-- DOCUMENT SECTION --
-*-

Babies are likely to have stronger muscles if their mother had high levels of Vitamin D in their body while they were pregnant, according to a study reported by Counsel and Health.
Vitamin D, which is commonly sourced from sunlight and can be found in select foods, is essential for bone health because it "enhances the body's ability to absorb calcium and phosphate," Counsel and Heal reported.
Researchers from the Medical Research Council Lifecourse Epidemiology Unit (MRC LEU) found that higher levels of vitamin D in the mother during pregnancy correlated to higher grip strength and a slightly higher muscle mass in their children.
"These associations between maternal vitamin D and offspring muscle strength may well have consequences for later health; muscle strength peaks in young adulthood before declining in older age and low grip strength in adulthood has been associated with poor health outcomes including diabetes, falls and fractures," lead researcher Dr. Nicholas Harvey, Senior Lecturer at the MRC LEU at the University of Southampton, commented according to Medical Xpress.
For the study, scientists measured vitamin D levels in 678 women in the later stages of pregnancy. When their children were four years old, researchers measured the offspring's grip strength and muscle mass.

-*-

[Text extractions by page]
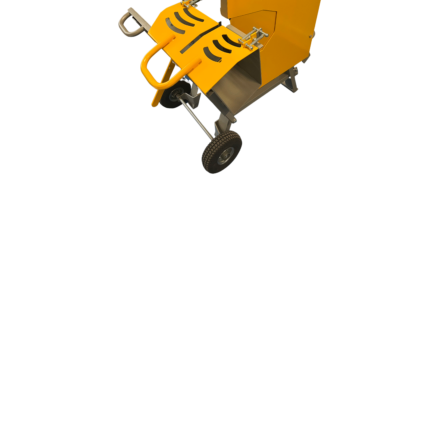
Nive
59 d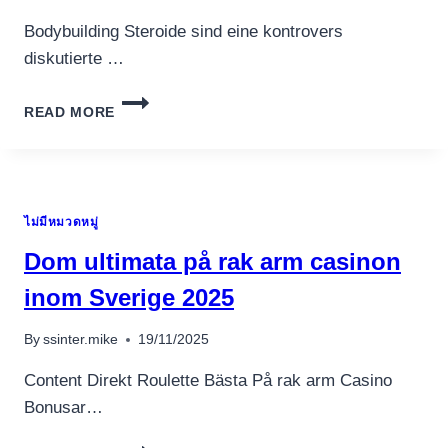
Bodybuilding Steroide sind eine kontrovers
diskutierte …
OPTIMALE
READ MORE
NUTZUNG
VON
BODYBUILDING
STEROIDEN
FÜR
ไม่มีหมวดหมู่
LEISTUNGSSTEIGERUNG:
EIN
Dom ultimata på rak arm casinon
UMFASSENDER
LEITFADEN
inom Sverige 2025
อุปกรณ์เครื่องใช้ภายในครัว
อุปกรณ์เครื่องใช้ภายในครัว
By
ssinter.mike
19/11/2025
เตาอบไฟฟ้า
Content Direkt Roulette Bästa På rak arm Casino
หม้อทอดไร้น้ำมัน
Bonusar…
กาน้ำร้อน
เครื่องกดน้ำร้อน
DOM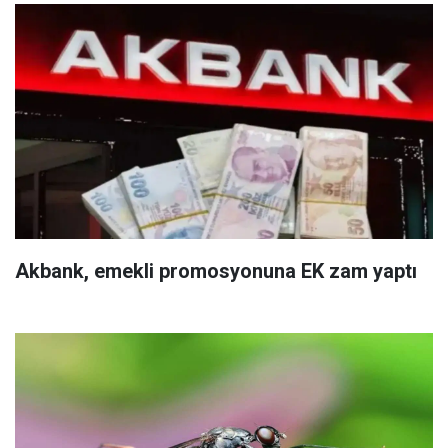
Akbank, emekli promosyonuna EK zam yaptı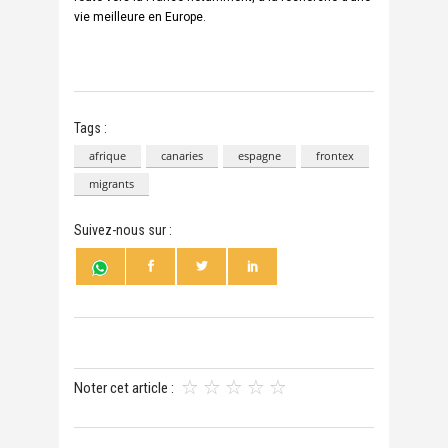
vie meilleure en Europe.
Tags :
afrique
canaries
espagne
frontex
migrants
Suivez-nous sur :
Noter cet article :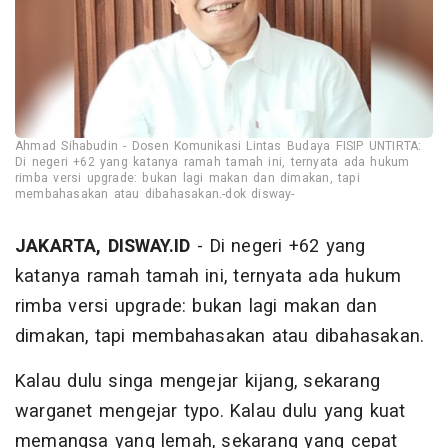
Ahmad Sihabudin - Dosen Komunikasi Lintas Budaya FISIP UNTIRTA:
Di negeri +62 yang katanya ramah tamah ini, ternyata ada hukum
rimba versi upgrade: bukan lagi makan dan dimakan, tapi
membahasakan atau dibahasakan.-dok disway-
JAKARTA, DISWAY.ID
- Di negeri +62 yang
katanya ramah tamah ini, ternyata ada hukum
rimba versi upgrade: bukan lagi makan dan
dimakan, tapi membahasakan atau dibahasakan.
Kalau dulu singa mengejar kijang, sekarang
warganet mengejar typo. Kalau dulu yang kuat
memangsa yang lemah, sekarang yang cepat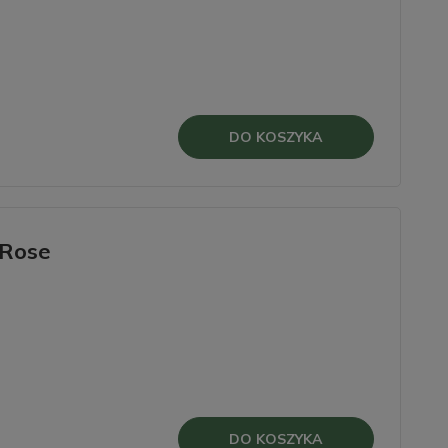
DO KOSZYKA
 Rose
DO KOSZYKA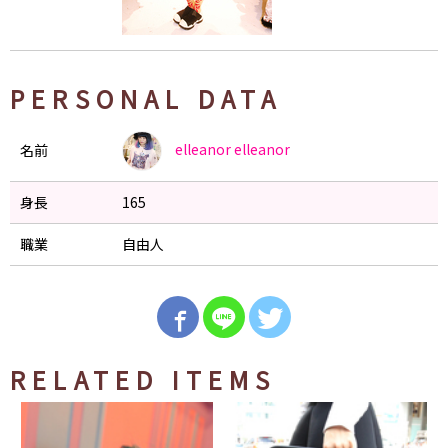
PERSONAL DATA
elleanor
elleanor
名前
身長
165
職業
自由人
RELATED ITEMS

-*-

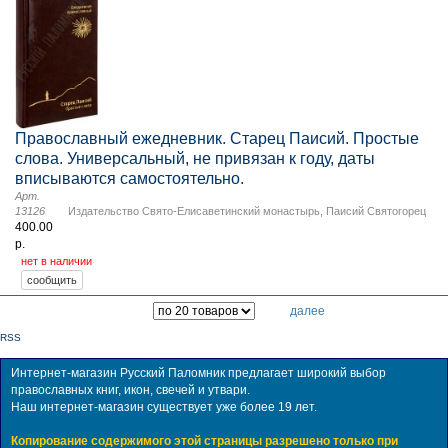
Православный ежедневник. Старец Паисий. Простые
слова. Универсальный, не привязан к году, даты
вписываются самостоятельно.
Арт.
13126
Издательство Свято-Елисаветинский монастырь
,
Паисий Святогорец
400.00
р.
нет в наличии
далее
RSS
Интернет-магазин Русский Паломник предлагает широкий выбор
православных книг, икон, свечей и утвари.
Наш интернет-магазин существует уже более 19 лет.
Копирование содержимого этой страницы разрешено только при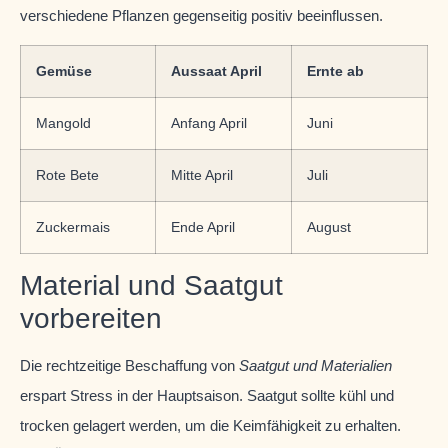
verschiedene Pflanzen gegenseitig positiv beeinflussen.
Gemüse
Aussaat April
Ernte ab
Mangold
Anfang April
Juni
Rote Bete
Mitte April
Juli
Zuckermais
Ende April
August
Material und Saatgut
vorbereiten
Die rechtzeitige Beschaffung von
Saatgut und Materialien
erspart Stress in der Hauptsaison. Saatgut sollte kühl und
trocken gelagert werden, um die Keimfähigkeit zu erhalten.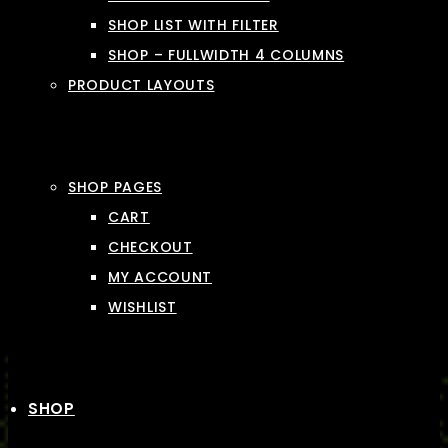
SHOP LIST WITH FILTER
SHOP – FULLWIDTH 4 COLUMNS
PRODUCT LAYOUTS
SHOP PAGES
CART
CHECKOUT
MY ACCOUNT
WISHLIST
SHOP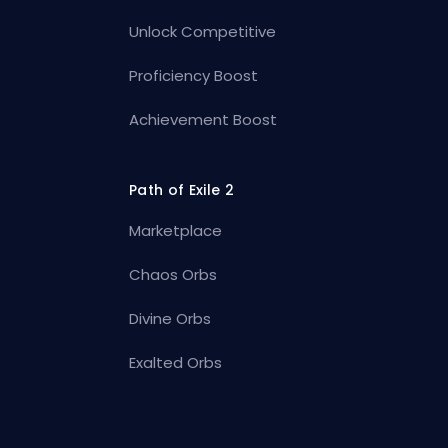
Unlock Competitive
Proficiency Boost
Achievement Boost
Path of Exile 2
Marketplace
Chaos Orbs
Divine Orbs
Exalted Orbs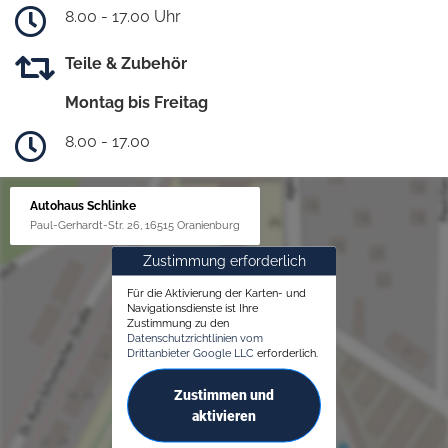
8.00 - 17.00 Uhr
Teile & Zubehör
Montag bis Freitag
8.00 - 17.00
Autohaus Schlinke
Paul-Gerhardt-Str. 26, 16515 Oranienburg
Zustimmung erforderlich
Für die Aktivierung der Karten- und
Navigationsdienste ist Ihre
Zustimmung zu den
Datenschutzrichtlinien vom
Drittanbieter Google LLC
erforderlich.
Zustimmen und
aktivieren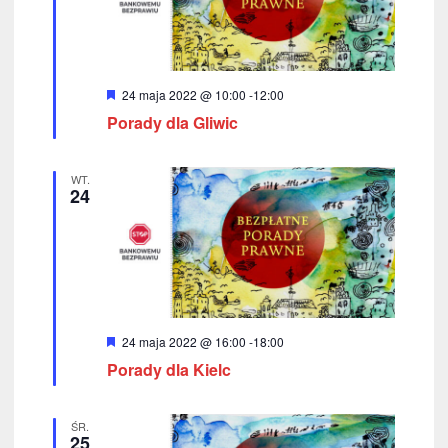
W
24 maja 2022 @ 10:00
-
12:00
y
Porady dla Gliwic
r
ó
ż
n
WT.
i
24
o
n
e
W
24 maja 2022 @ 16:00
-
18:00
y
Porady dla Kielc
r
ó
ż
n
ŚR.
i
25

-*-

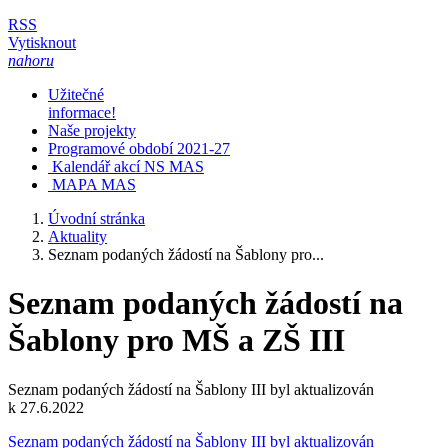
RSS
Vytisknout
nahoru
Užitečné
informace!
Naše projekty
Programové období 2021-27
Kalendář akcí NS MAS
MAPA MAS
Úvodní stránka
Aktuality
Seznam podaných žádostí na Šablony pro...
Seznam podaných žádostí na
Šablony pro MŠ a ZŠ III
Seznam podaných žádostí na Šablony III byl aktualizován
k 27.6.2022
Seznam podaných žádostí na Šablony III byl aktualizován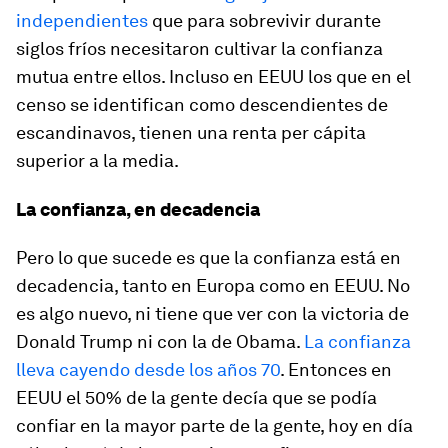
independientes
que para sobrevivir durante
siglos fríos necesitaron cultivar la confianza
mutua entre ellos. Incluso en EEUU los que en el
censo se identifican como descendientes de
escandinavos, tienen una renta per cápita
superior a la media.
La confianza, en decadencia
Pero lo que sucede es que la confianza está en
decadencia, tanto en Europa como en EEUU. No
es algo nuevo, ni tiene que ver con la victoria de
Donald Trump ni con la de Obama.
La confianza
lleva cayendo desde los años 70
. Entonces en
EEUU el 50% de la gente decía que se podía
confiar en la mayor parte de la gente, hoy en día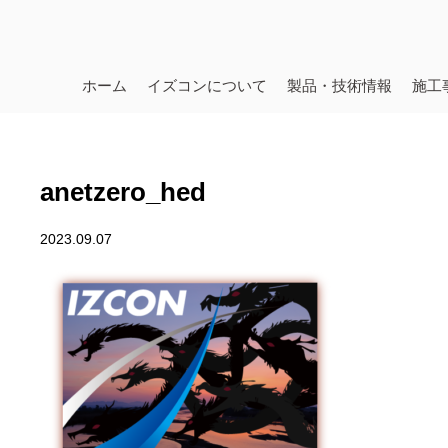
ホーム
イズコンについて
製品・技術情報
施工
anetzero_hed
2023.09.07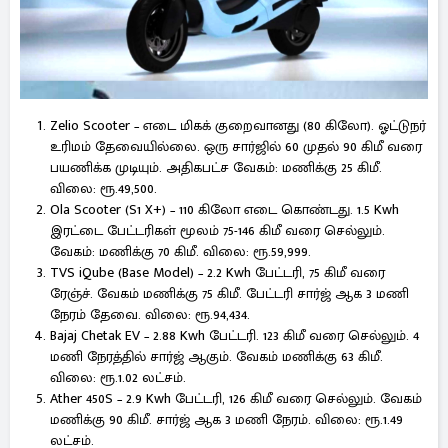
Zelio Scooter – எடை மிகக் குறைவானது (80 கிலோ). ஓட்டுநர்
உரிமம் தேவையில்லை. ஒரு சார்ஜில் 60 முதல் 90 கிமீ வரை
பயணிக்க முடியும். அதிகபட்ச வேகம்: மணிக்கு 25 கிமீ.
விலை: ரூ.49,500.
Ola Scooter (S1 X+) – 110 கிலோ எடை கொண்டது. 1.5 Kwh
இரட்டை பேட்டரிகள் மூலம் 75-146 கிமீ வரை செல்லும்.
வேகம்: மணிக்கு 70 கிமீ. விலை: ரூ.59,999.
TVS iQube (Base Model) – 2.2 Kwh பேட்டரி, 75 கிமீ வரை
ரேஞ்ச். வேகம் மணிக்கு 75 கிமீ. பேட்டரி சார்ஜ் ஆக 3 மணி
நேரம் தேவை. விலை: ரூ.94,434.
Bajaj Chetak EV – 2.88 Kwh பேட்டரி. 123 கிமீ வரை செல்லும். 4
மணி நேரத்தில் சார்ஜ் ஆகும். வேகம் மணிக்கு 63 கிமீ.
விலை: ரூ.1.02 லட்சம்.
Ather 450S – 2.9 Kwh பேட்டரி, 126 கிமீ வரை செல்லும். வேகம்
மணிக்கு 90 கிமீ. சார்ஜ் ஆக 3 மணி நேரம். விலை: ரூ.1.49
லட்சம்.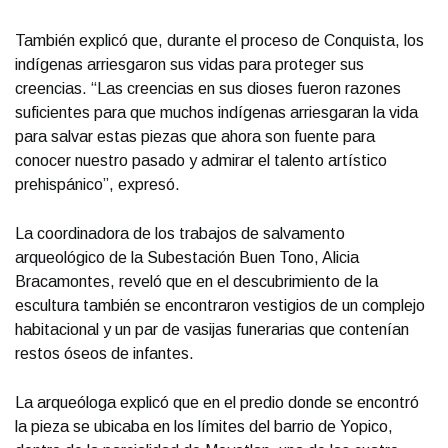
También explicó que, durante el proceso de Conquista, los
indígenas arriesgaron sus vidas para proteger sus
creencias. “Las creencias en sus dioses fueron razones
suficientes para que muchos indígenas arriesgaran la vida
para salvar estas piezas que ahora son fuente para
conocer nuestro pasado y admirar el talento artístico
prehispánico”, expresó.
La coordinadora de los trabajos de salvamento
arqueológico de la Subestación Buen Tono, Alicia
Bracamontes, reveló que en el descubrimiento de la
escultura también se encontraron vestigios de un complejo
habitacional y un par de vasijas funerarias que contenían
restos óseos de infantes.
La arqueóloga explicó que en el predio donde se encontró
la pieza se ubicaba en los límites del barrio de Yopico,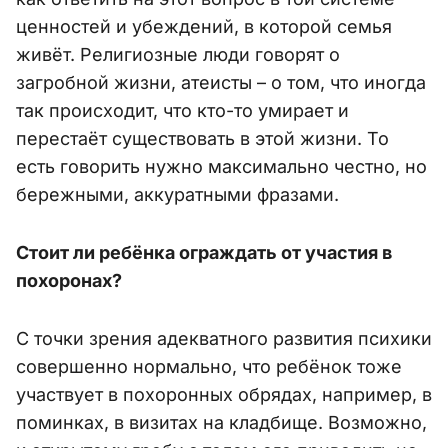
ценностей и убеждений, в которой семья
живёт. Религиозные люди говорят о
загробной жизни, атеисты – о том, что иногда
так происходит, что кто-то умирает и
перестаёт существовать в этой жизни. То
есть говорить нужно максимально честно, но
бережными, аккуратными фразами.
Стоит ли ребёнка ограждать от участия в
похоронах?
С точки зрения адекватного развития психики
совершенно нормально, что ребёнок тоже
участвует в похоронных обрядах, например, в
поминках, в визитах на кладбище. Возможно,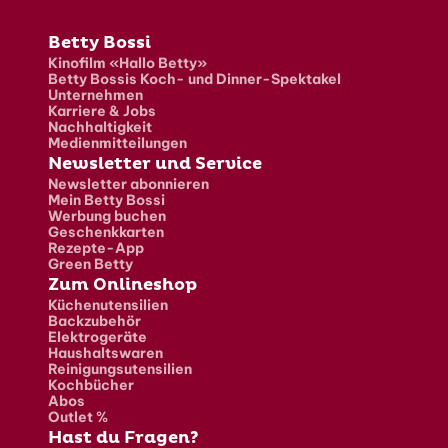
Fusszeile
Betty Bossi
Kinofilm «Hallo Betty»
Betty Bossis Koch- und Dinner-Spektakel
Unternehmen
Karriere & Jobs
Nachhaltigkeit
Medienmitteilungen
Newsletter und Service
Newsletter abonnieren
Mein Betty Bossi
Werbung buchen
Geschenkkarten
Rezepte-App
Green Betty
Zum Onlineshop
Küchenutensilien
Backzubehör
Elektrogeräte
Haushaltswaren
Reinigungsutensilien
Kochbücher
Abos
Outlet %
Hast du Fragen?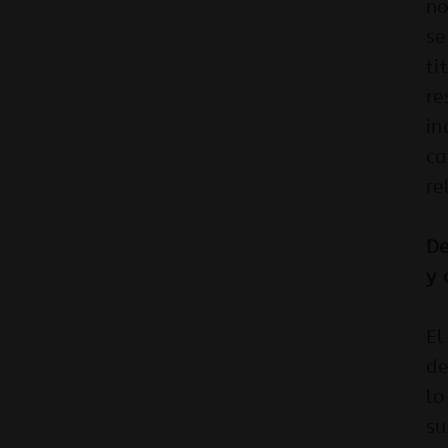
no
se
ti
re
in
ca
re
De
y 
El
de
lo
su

-*-

-- PROBLEM TO WORK ON --
Copy the part of the vitamin D article starting with "Babies are likely" and going on through "and Heal reported.". The listing has nothing to do with the vitamin D article.

-- SOLUTION TO THIS EXERCISE --
Babies are likely to have stronger muscles if their mother had high levels of Vitamin D in their body while they were pregnant, according to a study reported by Counsel and Health.
Vitamin D, which is commonly sourced from sunlight and can be found in select foods, is essential for bone health because it "enhances the body's ability to absorb calcium and phosphate," Counsel and Heal reported.